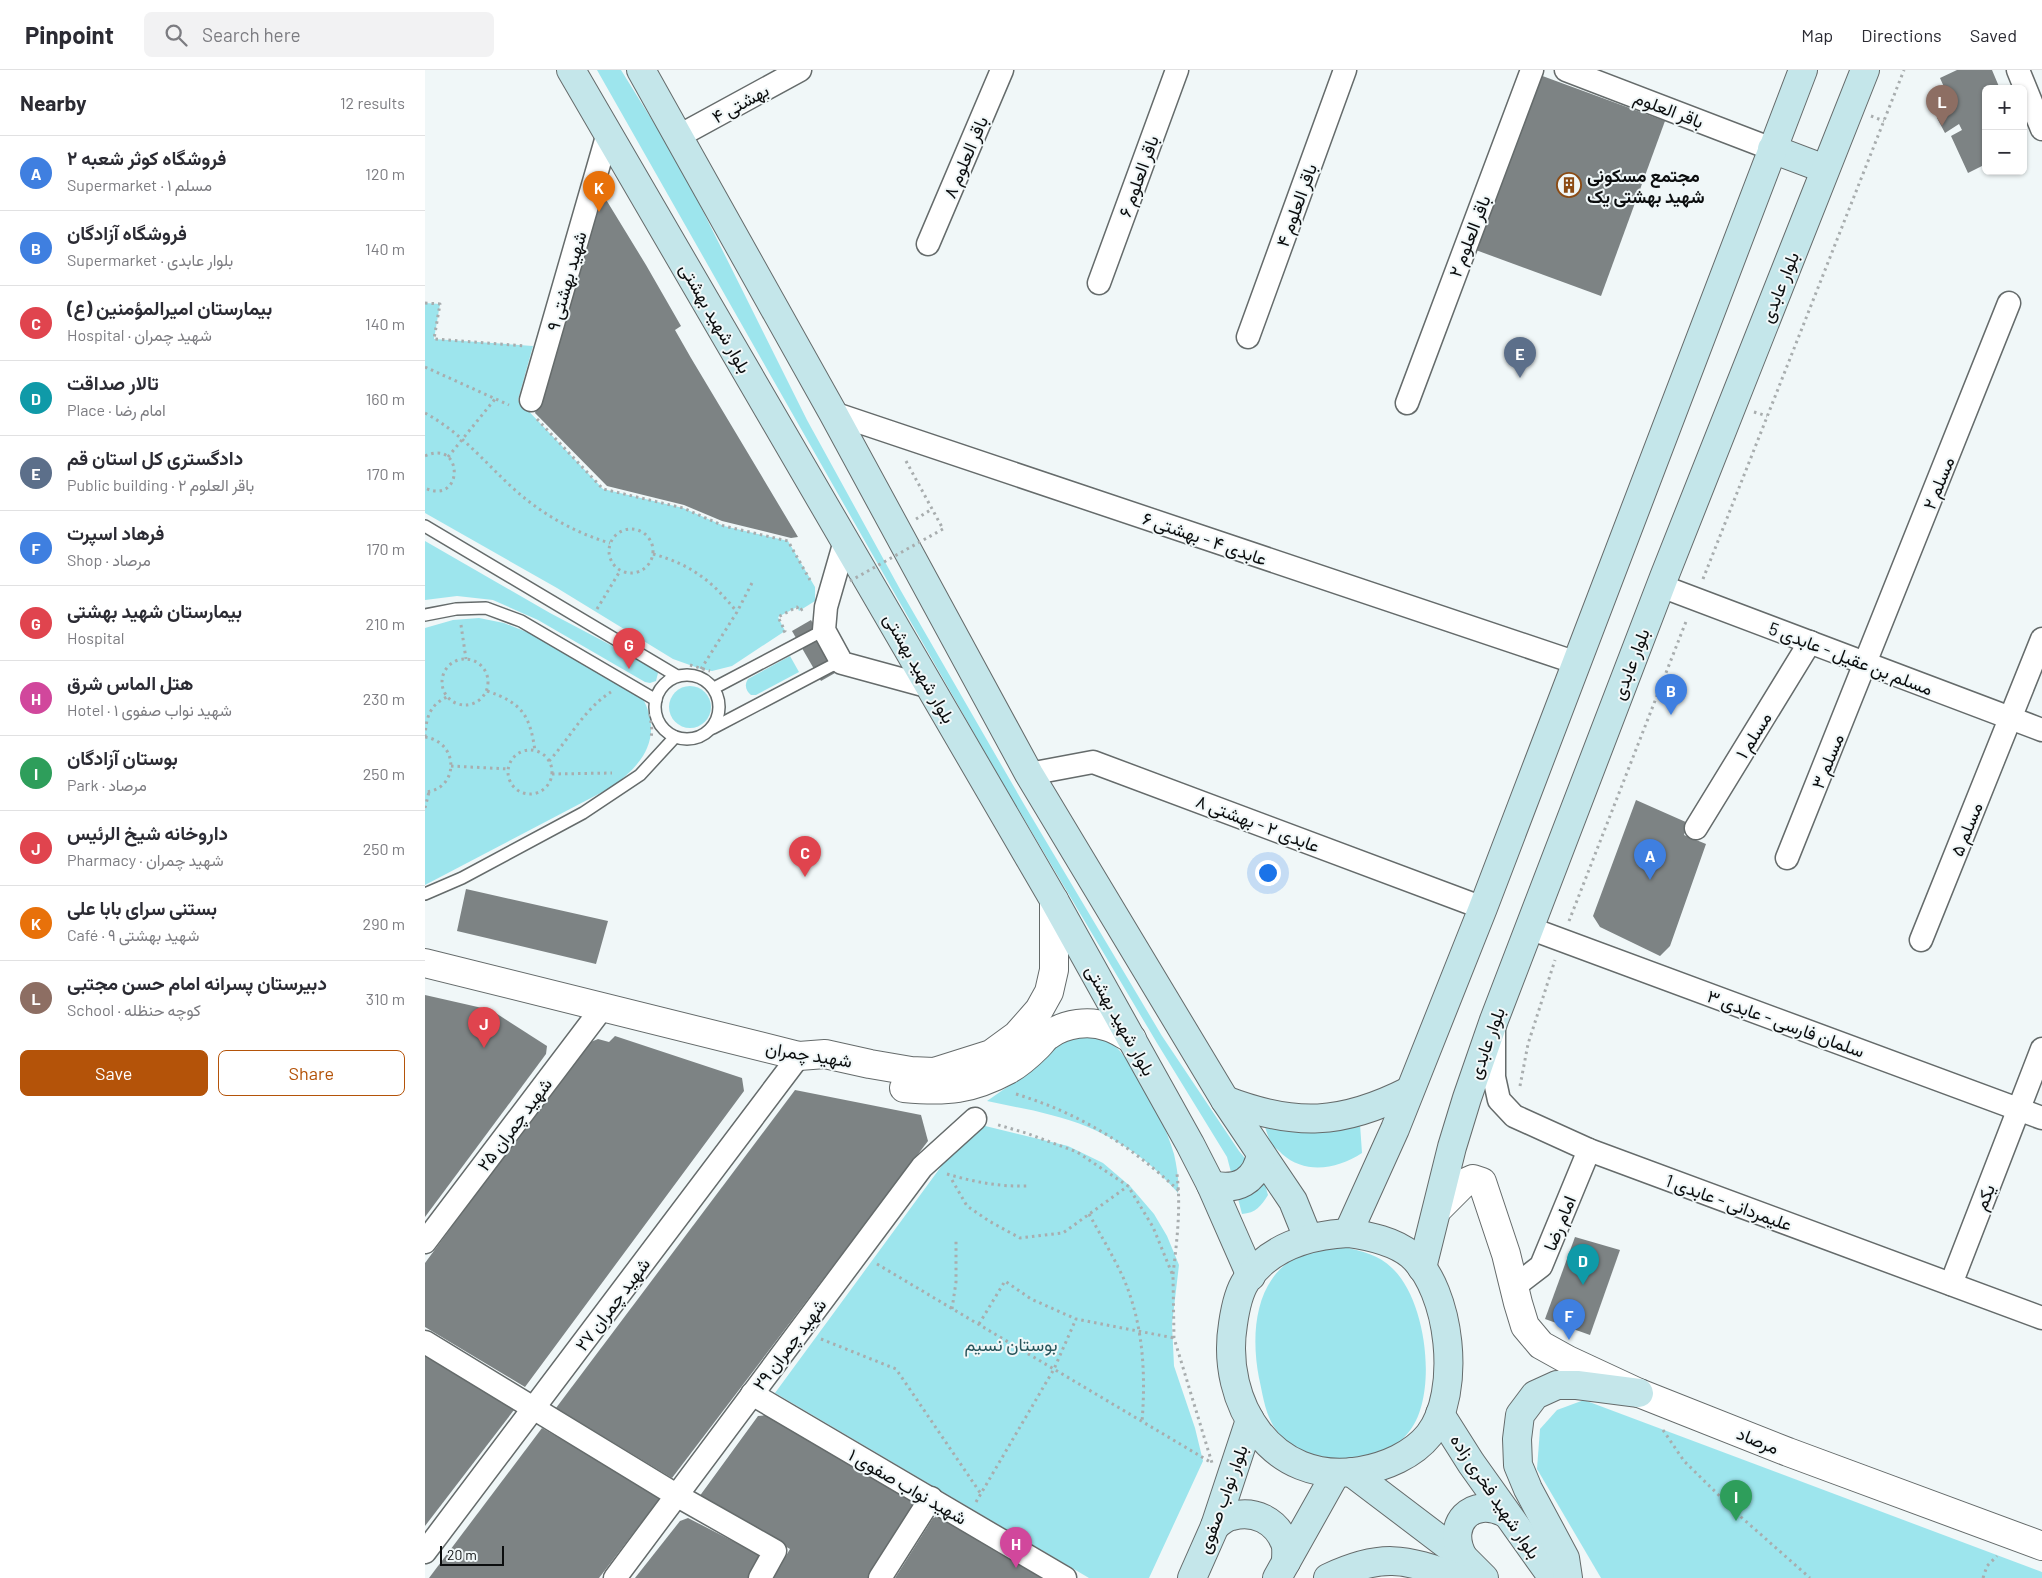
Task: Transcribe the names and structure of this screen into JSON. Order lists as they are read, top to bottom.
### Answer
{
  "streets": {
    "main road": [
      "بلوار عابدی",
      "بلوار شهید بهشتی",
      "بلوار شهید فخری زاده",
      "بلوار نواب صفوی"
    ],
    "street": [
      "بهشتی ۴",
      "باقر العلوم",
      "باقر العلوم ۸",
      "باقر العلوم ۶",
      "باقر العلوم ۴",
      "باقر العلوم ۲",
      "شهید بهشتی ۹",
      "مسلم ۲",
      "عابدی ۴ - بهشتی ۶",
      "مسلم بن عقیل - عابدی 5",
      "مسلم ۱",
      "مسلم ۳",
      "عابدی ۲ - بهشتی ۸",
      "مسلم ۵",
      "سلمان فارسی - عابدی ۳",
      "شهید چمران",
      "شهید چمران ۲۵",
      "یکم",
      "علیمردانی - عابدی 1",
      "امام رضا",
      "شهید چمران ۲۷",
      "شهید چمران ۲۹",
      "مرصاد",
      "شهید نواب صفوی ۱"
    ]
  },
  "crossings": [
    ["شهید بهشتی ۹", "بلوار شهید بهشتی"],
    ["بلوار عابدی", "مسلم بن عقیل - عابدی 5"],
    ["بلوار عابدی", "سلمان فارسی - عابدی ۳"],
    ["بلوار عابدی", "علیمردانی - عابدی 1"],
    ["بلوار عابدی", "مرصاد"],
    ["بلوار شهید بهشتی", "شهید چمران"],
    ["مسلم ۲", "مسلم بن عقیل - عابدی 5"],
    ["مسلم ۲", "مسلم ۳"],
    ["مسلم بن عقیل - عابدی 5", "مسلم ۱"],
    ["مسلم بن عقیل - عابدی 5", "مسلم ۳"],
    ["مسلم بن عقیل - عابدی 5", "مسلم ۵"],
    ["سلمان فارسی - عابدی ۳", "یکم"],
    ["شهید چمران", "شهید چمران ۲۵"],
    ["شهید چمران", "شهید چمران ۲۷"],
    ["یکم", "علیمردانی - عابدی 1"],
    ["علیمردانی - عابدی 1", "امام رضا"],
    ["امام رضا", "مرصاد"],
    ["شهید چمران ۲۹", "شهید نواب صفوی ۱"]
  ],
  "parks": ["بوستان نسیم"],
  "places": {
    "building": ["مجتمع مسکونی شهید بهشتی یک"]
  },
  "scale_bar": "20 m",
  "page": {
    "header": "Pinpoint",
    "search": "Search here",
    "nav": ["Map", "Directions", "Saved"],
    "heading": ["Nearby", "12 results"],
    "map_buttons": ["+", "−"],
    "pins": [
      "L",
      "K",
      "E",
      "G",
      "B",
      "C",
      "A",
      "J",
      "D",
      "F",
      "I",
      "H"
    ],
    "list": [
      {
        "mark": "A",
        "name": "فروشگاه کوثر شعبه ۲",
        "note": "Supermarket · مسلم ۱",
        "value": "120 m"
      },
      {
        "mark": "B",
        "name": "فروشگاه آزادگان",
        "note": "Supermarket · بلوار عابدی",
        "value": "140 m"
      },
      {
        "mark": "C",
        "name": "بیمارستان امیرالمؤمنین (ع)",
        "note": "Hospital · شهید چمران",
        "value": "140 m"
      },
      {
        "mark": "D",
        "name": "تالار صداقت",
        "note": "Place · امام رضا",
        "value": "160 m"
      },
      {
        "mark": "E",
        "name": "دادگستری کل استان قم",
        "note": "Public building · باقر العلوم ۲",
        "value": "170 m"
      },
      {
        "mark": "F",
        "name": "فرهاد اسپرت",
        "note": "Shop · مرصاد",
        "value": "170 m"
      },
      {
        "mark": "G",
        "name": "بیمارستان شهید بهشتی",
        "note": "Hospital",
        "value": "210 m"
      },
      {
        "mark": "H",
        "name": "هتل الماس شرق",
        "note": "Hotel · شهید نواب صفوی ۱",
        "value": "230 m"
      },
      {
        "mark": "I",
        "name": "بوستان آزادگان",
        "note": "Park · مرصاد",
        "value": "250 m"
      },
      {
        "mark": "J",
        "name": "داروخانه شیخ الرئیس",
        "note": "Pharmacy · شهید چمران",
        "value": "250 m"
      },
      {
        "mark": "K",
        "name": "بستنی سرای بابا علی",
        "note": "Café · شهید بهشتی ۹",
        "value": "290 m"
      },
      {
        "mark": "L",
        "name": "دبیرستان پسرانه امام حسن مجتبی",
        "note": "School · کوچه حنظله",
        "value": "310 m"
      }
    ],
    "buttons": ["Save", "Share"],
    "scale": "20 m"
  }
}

+---+

● **Task requirements**
Write out the entries above verbatim, without pictures.

● **Task solution**
Task: Transcribe the names and structure of this screen into JSON. Order lists as they are read, top to bottom.
### Answer
{
  "streets": {
    "main road": [
      "بلوار عابدی",
      "بلوار شهید بهشتی",
      "بلوار شهید فخری زاده",
      "بلوار نواب صفوی"
    ],
    "street": [
      "بهشتی ۴",
      "باقر العلوم",
      "باقر العلوم ۸",
      "باقر العلوم ۶",
      "باقر العلوم ۴",
      "باقر العلوم ۲",
      "شهید بهشتی ۹",
      "مسلم ۲",
      "عابدی ۴ - بهشتی ۶",
      "مسلم بن عقیل - عابدی 5",
      "مسلم ۱",
      "مسلم ۳",
      "عابدی ۲ - بهشتی ۸",
      "مسلم ۵",
      "سلمان فارسی - عابدی ۳",
      "شهید چمران",
      "شهید چمران ۲۵",
      "یکم",
      "علیمردانی - عابدی 1",
      "امام رضا",
      "شهید چمران ۲۷",
      "شهید چمران ۲۹",
      "مرصاد",
      "شهید نواب صفوی ۱"
    ]
  },
  "crossings": [
    ["شهید بهشتی ۹", "بلوار شهید بهشتی"],
    ["بلوار عابدی", "مسلم بن عقیل - عابدی 5"],
    ["بلوار عابدی", "سلمان فارسی - عابدی ۳"],
    ["بلوار عابدی", "علیمردانی - عابدی 1"],
    ["بلوار عابدی", "مرصاد"],
    ["بلوار شهید بهشتی", "شهید چمران"],
    ["مسلم ۲", "مسلم بن عقیل - عابدی 5"],
    ["مسلم ۲", "مسلم ۳"],
    ["مسلم بن عقیل - عابدی 5", "مسلم ۱"],
    ["مسلم بن عقیل - عابدی 5", "مسلم ۳"],
    ["مسلم بن عقیل - عابدی 5", "مسلم ۵"],
    ["سلمان فارسی - عابدی ۳", "یکم"],
    ["شهید چمران", "شهید چمران ۲۵"],
    ["شهید چمران", "شهید چمران ۲۷"],
    ["یکم", "علیمردانی - عابدی 1"],
    ["علیمردانی - عابدی 1", "امام رضا"],
    ["امام رضا", "مرصاد"],
    ["شهید چمران ۲۹", "شهید نواب صفوی ۱"]
  ],
  "parks": ["بوستان نسیم"],
  "places": {
    "building": ["مجتمع مسکونی شهید بهشتی یک"]
  },
  "scale_bar": "20 m",
  "page": {
    "header": "Pinpoint",
    "search": "Search here",
    "nav": ["Map", "Directions", "Saved"],
    "heading": ["Nearby", "12 results"],
    "map_buttons": ["+", "−"],
    "pins": [
      "L",
      "K",
      "E",
      "G",
      "B",
      "C",
      "A",
      "J",
      "D",
      "F",
      "I",
      "H"
    ],
    "list": [
      {
        "mark": "A",
        "name": "فروشگاه کوثر شعبه ۲",
        "note": "Supermarket · مسلم ۱",
        "value": "120 m"
      },
      {
        "mark": "B",
        "name": "فروشگاه آزادگان",
        "note": "Supermarket · بلوار عابدی",
        "value": "140 m"
      },
      {
        "mark": "C",
        "name": "بیمارستان امیرالمؤمنین (ع)",
        "note": "Hospital · شهید چمران",
        "value": "140 m"
      },
      {
        "mark": "D",
        "name": "تالار صداقت",
        "note": "Place · امام رضا",
        "value": "160 m"
      },
      {
        "mark": "E",
        "name": "دادگستری کل استان قم",
        "note": "Public building · باقر العلوم ۲",
        "value": "170 m"
      },
      {
        "mark": "F",
        "name": "فرهاد اسپرت",
        "note": "Shop · مرصاد",
        "value": "170 m"
      },
      {
        "mark": "G",
        "name": "بیمارستان شهید بهشتی",
        "note": "Hospital",
        "value": "210 m"
      },
      {
        "mark": "H",
        "name": "هتل الماس شرق",
        "note": "Hotel · شهید نواب صفوی ۱",
        "value": "230 m"
      },
      {
        "mark": "I",
        "name": "بوستان آزادگان",
        "note": "Park · مرصاد",
        "value": "250 m"
      },
      {
        "mark": "J",
        "name": "داروخانه شیخ الرئیس",
        "note": "Pharmacy · شهید چمران",
        "value": "250 m"
      },
      {
        "mark": "K",
        "name": "بستنی سرای بابا علی",
        "note": "Café · شهید بهشتی ۹",
        "value": "290 m"
      },
      {
        "mark": "L",
        "name": "دبیرستان پسرانه امام حسن مجتبی",
        "note": "School · کوچه حنظله",
        "value": "310 m"
      }
    ],
    "buttons": ["Save", "Share"],
    "scale": "20 m"
  }
}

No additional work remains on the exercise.